══ TEXTO FORNECIDO ══
Inclusão de IBS e CBS na base de ICMS, ISS e IPI desvirtua a credibilidade da reforma tributária

A reforma tributária prometia simplificação e neutralidade, mas um ponto específico ameaça trazer de volta velhas distorções: a inclusão do Imposto sobre Bens e Serviços (IBS) e da Contribuição sobre Bens e Serviços (CBS) na base de cálculo do ICMS, ISS e IPI durante o período de transição. A medida, defendida por entes federativos e questionada por juristas, reacende o debate sobre a legitimidade de tributar tributo e levanta dúvidas sobre os impactos para contribuintes e para a arrecadação.

Se, de um lado, estados e municípios enxergam na prática uma garantia de manutenção das receitas, de outro, especialistas alertam para os riscos de aumento indevido da carga tributária e de insegurança jurídica. Afinal, até que ponto o silêncio da Emenda Constitucional 132/2023 e da Lei Complementar 214/2025 pode ser interpretado como autorização implícita?

Segundo José Andrés Lopes da Costa, a inclusão do IBS e da CBS na base de cálculo do ICMS, ISS e IPI durante a transição configura uma violação frontal ao princípio da legalidade. Para ele, a Constituição, em seu artigo 150, inciso I, veda a cobrança ou majoração de tributo sem lei específica, e o fato de a legislação reformista não prever expressamente essa hipótese não significa autorização implícita. Na sua avaliação, a medida implicaria aumento disfarçado da carga, contrariando as anterioridades anual e nonagesimal. Além disso, perpetuaria a tributação em cascata, justamente o efeito que a reforma buscou eliminar ao adotar os princípios de simplicidade, neutralidade e transparência.

A segurança jurídica seria gravemente abalada. A transição foi desenhada para ser previsível, e modificar as bases de cálculo no meio do caminho, em tributos destinados à extinção, frustra a confiança legítima dos contribuintes. Eventual perda de arrecadação não justifica a violação de garantias constitucionais, devendo ser enfrentada no âmbito federativo por meio de mecanismos de compensação. Ao incluir IBS e CBS na base de tributos antigos, afirma, cria-se um retrocesso em direção ao sistema obsoleto que a reforma pretendia superar.

Os governos das três esferas federativas entendem de forma oposta e a ausência de proibição expressa na EC 132/2023 e na LC 214/2025 é interpretada como autorização para a inclusão dos novos tributos na base de cálculo do ICMS, ISS e IPI. Na visão de estados e municípios, afastar essa incidência representaria uma “anomalia” contrária ao princípio da neutralidade arrecadatória, podendo resultar em forte perda de receitas subnacionais. Estimativas da Frente Nacional de Prefeitas e Prefeitos apontam queda de até 16,2% na arrecadação do ISS até 2032 caso a cobrança seja afastada.
═══
══ LINHAS FORNECIDAS ══
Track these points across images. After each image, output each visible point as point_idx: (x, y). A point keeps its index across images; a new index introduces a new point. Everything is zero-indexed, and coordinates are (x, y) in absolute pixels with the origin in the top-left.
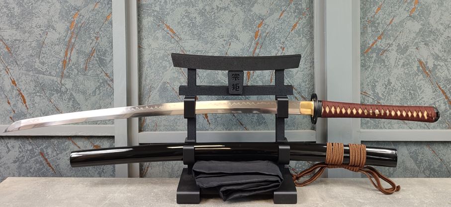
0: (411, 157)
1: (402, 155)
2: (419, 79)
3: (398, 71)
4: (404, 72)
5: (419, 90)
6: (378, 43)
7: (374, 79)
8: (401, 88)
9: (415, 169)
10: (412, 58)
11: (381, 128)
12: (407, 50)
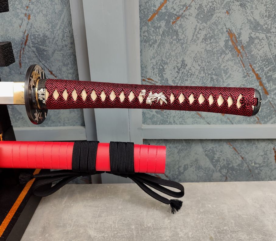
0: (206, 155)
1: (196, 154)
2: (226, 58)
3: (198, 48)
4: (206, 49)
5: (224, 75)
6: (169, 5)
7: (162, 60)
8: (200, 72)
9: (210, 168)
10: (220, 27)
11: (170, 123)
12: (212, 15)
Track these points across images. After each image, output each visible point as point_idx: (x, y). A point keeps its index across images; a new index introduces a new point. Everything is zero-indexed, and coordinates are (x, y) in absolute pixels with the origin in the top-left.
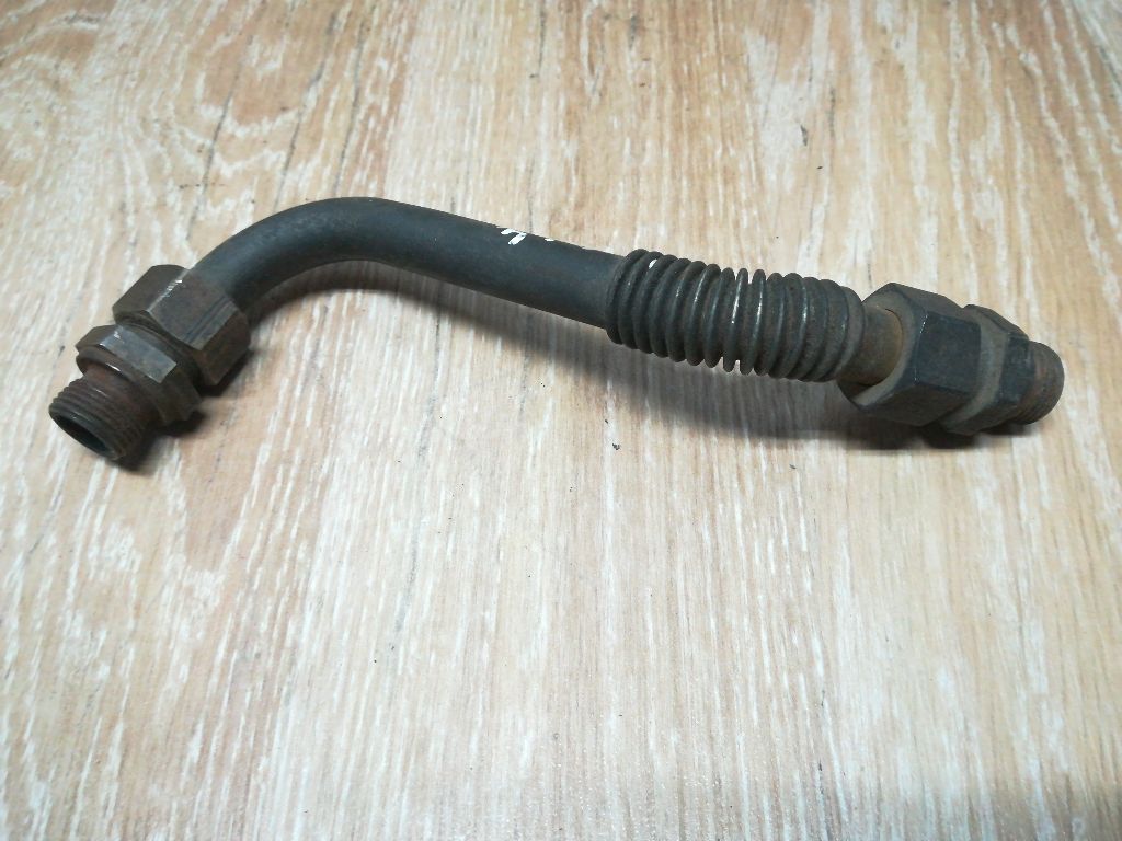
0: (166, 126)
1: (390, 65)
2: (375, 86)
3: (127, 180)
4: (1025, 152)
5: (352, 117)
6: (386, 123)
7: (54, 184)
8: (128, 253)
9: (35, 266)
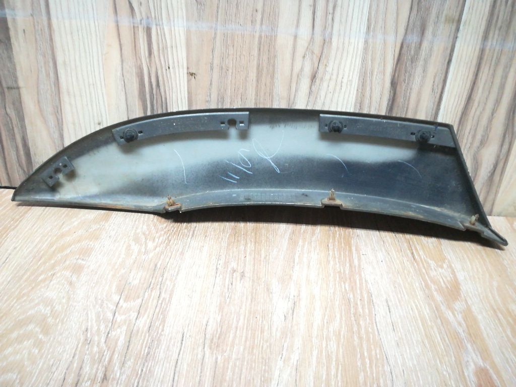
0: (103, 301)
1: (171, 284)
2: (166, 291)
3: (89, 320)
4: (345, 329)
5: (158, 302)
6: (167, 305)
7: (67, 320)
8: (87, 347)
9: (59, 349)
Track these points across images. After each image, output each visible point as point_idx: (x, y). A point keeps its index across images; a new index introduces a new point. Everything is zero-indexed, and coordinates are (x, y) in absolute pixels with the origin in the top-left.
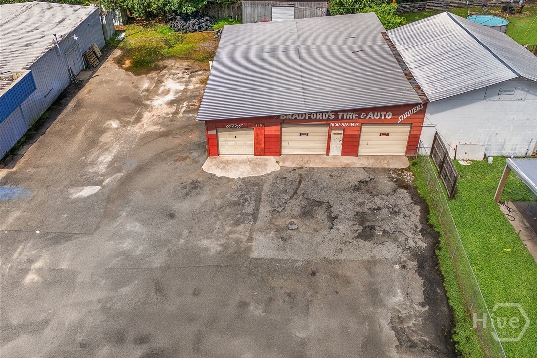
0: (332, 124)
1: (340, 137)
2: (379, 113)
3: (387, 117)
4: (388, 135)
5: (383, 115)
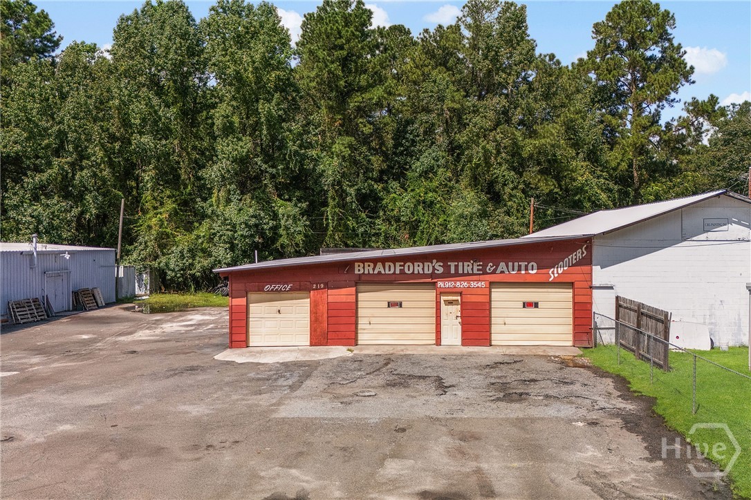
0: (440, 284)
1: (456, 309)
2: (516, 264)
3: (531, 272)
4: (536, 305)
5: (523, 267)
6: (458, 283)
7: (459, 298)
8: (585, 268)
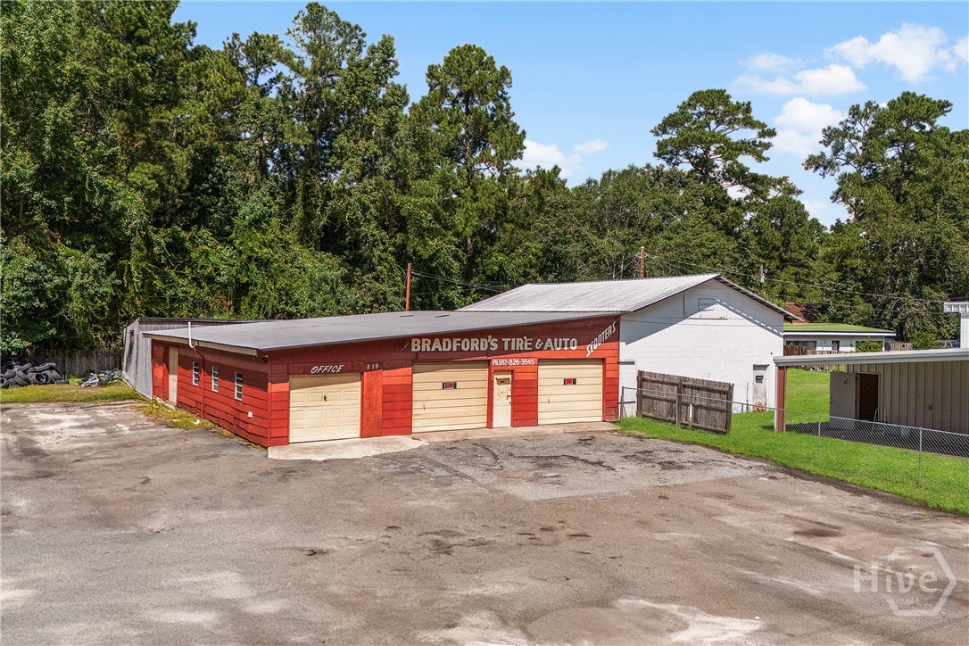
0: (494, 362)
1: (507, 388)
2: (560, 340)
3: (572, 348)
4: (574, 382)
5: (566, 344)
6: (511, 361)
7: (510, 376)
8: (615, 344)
═══
* _O QUE FAZER_
1/ Repita o trecho do texto sobre a reforma tributária que vai de "Os governos das" até "cobrança seja afastada.".
2/ No texto sobre a reforma tributária, qual queda na arrecadação do ISS até 2032 a Frente Nacional de Prefeitas e Prefeitos estima caso a cobrança seja afastada?
As linhas não têm relação com o texto sobre a reforma tributária.

* _RESPOSTAS DAS ATIVIDADES_
1/
Os governos das três esferas federativas entendem de forma oposta e a ausência de proibição expressa na EC 132/2023 e na LC 214/2025 é interpretada como autorização para a inclusão dos novos tributos na base de cálculo do ICMS, ISS e IPI. Na visão de estados e municípios, afastar essa incidência representaria uma “anomalia” contrária ao princípio da neutralidade arrecadatória, podendo resultar em forte perda de receitas subnacionais. Estimativas da Frente Nacional de Prefeitas e Prefeitos apontam queda de até 16,2% na arrecadação do ISS até 2032 caso a cobrança seja afastada.

2/ Uma queda de até 16,2%.